Required task: Please rewrite the lines below as a numbered list, omitting any blank lines.

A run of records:
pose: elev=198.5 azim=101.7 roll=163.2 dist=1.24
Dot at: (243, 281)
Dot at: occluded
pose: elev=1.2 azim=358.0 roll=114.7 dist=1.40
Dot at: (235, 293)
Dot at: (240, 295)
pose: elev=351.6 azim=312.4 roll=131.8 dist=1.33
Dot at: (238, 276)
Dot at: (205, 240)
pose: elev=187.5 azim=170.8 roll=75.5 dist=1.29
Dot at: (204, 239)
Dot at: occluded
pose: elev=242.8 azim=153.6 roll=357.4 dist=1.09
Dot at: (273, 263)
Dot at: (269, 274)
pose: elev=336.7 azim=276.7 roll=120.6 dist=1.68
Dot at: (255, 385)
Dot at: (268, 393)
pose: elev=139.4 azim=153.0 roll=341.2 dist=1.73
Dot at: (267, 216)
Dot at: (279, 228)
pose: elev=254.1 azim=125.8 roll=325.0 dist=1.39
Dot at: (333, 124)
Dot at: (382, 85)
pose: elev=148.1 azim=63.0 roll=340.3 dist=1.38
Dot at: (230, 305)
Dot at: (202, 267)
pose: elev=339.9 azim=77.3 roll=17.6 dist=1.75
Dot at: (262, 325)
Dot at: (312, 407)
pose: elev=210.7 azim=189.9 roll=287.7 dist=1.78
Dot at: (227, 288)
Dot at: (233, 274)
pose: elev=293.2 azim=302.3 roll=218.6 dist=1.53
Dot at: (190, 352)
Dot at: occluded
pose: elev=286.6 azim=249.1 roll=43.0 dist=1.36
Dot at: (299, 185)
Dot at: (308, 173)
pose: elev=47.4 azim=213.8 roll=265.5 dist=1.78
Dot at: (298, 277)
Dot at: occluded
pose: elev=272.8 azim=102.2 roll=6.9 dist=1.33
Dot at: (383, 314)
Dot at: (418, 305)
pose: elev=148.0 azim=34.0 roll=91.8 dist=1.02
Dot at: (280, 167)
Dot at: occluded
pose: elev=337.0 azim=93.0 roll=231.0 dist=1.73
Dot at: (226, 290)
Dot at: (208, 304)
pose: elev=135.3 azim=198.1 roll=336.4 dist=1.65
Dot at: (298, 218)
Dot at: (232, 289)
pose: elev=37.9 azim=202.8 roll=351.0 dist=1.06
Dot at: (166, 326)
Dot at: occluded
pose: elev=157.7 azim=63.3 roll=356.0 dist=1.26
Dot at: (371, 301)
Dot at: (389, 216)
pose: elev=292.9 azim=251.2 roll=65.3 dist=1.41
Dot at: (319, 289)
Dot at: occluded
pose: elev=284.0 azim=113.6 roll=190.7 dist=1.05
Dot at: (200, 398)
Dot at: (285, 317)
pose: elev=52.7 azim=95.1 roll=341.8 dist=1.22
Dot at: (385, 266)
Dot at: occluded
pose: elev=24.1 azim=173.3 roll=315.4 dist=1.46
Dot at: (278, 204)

Written solution:
1. pose: elev=198.5 azim=101.7 roll=163.2 dist=1.24
2. Dot at: (243, 281)
3. Dot at: occluded
4. pose: elev=1.2 azim=358.0 roll=114.7 dist=1.40
5. Dot at: (235, 293)
6. Dot at: (240, 295)
7. pose: elev=351.6 azim=312.4 roll=131.8 dist=1.33
8. Dot at: (238, 276)
9. Dot at: (205, 240)
10. pose: elev=187.5 azim=170.8 roll=75.5 dist=1.29
11. Dot at: (204, 239)
12. Dot at: occluded
13. pose: elev=242.8 azim=153.6 roll=357.4 dist=1.09
14. Dot at: (273, 263)
15. Dot at: (269, 274)
16. pose: elev=336.7 azim=276.7 roll=120.6 dist=1.68
17. Dot at: (255, 385)
18. Dot at: (268, 393)
19. pose: elev=139.4 azim=153.0 roll=341.2 dist=1.73
20. Dot at: (267, 216)
21. Dot at: (279, 228)
22. pose: elev=254.1 azim=125.8 roll=325.0 dist=1.39
23. Dot at: (333, 124)
24. Dot at: (382, 85)
25. pose: elev=148.1 azim=63.0 roll=340.3 dist=1.38
26. Dot at: (230, 305)
27. Dot at: (202, 267)
28. pose: elev=339.9 azim=77.3 roll=17.6 dist=1.75
29. Dot at: (262, 325)
30. Dot at: (312, 407)
31. pose: elev=210.7 azim=189.9 roll=287.7 dist=1.78
32. Dot at: (227, 288)
33. Dot at: (233, 274)
34. pose: elev=293.2 azim=302.3 roll=218.6 dist=1.53
35. Dot at: (190, 352)
36. Dot at: occluded
37. pose: elev=286.6 azim=249.1 roll=43.0 dist=1.36
38. Dot at: (299, 185)
39. Dot at: (308, 173)
40. pose: elev=47.4 azim=213.8 roll=265.5 dist=1.78
41. Dot at: (298, 277)
42. Dot at: occluded
43. pose: elev=272.8 azim=102.2 roll=6.9 dist=1.33
44. Dot at: (383, 314)
45. Dot at: (418, 305)
46. pose: elev=148.0 azim=34.0 roll=91.8 dist=1.02
47. Dot at: (280, 167)
48. Dot at: occluded
49. pose: elev=337.0 azim=93.0 roll=231.0 dist=1.73
50. Dot at: (226, 290)
51. Dot at: (208, 304)
52. pose: elev=135.3 azim=198.1 roll=336.4 dist=1.65
53. Dot at: (298, 218)
54. Dot at: (232, 289)
55. pose: elev=37.9 azim=202.8 roll=351.0 dist=1.06
56. Dot at: (166, 326)
57. Dot at: occluded
58. pose: elev=157.7 azim=63.3 roll=356.0 dist=1.26
59. Dot at: (371, 301)
60. Dot at: (389, 216)
61. pose: elev=292.9 azim=251.2 roll=65.3 dist=1.41
62. Dot at: (319, 289)
63. Dot at: occluded
64. pose: elev=284.0 azim=113.6 roll=190.7 dist=1.05
65. Dot at: (200, 398)
66. Dot at: (285, 317)
67. pose: elev=52.7 azim=95.1 roll=341.8 dist=1.22
68. Dot at: (385, 266)
69. Dot at: occluded
70. pose: elev=24.1 azim=173.3 roll=315.4 dist=1.46
71. Dot at: (278, 204)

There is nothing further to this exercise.